NatA was the first NAT to be described, and its structure consists of the catalytic subunit NAA10 and the auxiliary subunit NAA15 which together is called the NatA complex. The NatA complex also binds to HYPK (Huntingtin-interacting protein K) which can stabilize the NatA complex. NatA targets proteins starting with S, A, T, G, V and C, and has the largest substrate pool of all the NATs. However, NAA10 can also work independently of NAA15, and acetylate proteins on its own. NatB consists of the catalytic subunit NAA20 and the auxiliary subunit NAA25. The target proteins of NatB are those that have N-termini starting with the amino acids MD, ME, MN and MQ. NatC consists of the catalytic subunit NAA30, and NAA35 which anchors the ribosome and NAA38 whose role is still not known. The targets of NatC are MI-, ML-, MF-, MY- and MK-starting protein N-termini.

NatD consists of one catalytic unit called NAA40 with high substrate selectivity, targeting only histones H2A and H4 and some proteins starting with SGRGK. NatE consists of the unit NAA50 which binds to the NatA complex and HYPK, and this NatE complex targets MS-, MT-, MA-, MV-, ML-, MI-, MF-, MY- and MK-starting N-termini. NatF consists of the catalytic NAA60 and is localized to the cytosolic side of the Golgi membrane, and it is the only known NAT that is specifically targeting membrane proteins. The targets of NatF are MI-, ML-, MF-, MY- and MK-starting membrane proteins.

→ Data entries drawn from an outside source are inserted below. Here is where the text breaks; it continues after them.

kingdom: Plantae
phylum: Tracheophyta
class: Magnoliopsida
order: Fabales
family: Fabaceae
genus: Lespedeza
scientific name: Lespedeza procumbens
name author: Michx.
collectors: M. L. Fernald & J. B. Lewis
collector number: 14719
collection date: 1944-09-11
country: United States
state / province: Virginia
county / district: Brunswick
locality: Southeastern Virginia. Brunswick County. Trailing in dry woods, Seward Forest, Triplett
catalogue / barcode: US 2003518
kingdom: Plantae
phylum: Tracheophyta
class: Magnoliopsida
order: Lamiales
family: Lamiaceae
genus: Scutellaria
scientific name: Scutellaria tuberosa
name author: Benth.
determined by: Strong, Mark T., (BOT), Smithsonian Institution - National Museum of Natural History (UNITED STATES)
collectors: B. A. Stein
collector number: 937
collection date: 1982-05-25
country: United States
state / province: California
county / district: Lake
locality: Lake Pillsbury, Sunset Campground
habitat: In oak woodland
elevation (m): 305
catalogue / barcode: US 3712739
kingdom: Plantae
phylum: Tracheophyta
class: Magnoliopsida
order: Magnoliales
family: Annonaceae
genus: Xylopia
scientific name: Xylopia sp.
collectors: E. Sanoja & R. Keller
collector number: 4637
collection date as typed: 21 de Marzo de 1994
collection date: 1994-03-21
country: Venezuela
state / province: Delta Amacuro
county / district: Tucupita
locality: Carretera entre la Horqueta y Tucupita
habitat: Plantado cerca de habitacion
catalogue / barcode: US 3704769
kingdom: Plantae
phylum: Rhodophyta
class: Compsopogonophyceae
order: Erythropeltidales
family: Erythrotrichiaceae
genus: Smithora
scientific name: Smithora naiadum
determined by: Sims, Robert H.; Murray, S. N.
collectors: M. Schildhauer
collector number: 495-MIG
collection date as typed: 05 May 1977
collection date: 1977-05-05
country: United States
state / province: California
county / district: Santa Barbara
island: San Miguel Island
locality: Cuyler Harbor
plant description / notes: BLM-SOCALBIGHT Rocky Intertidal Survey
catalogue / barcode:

NatH consist of the catalytic NAA80. It is highly specific and targets only actins, including cytoplasmic β-actin and γ-actin. NatH works post-translationally in the cytosol on actin at the final maturation stage of actin and it interacts with profilin which promotes actin N-terminal acetylation

NatG is a group of plant NATs that was discovered in 2015. NatG consists of several plant-specific GNAT proteins with dual functions as KATs and NATs targets chloroplast proteins with N-termini starting with A, M, T, S.

== Impact on proteins in human cells and for pathologies ==
Most proteins in the human body have this protein modification, and there are several cellular and biological functions of N-terminal acetylation. As a general overview, the N-terminal acetylation functions like a label, and the target could be to relocate a protein to a different subcellular location, activate a protein for its proper function. An example is that N-terminally acetylated actin is part of keeping a normal functional cytoskeleton. A modified protein could target the protein for degradation, and for some proteins it can do the opposite and protect it from degradation. An important role of NatC is to protect proteins from degradation otherwise mediated by ubiquitin ligases. In human and plant cells, NatA can also protect proteins from degradation by ubiquitin ligases and thereby stabilize these. There are also reports of N-terminal acetylation could have a stabilizing effect depending on the protein in question.

Lack of N-terminal acetylation has been associated with different pathologies in recent years. Pathogenic variants in the coding DNA region of the NATs may result in a NAT with reduced enzymatic activity. There have been found several patient mutations like this where NatA has been affected. The first case of NatA defect in 2011 had severe consequences, involving developmental delay, heart failures, aged appearance and a short life span. Pathogenic variants have also been found in the coding region of NAA20, where the patients have developed various symptoms like speech delay, epilepsy and cognitive impairment due to weakening of the NatB complex formation. Other diseases linked to lack of N-terminal acetylation involve NatF, where lack of NAA60 activity had shown to cause primary familial brain calcifications. N-terminal acetyltransferases have also been linked to cancer progression, including NAA10, NAA20, NAA30, NAA40 and NAA50. Due to the large number of proteins having these modifications, often malfunction in the N-terminal acetyltransferases the human body have so called pleiotropic effects. As there are several diseases linked to lack of N-terminal acetylation, it is important to investigate genetic variants that lead to disease, but also to do research on the basal functions of NATs to reveal new therapeutic angles for these diseases.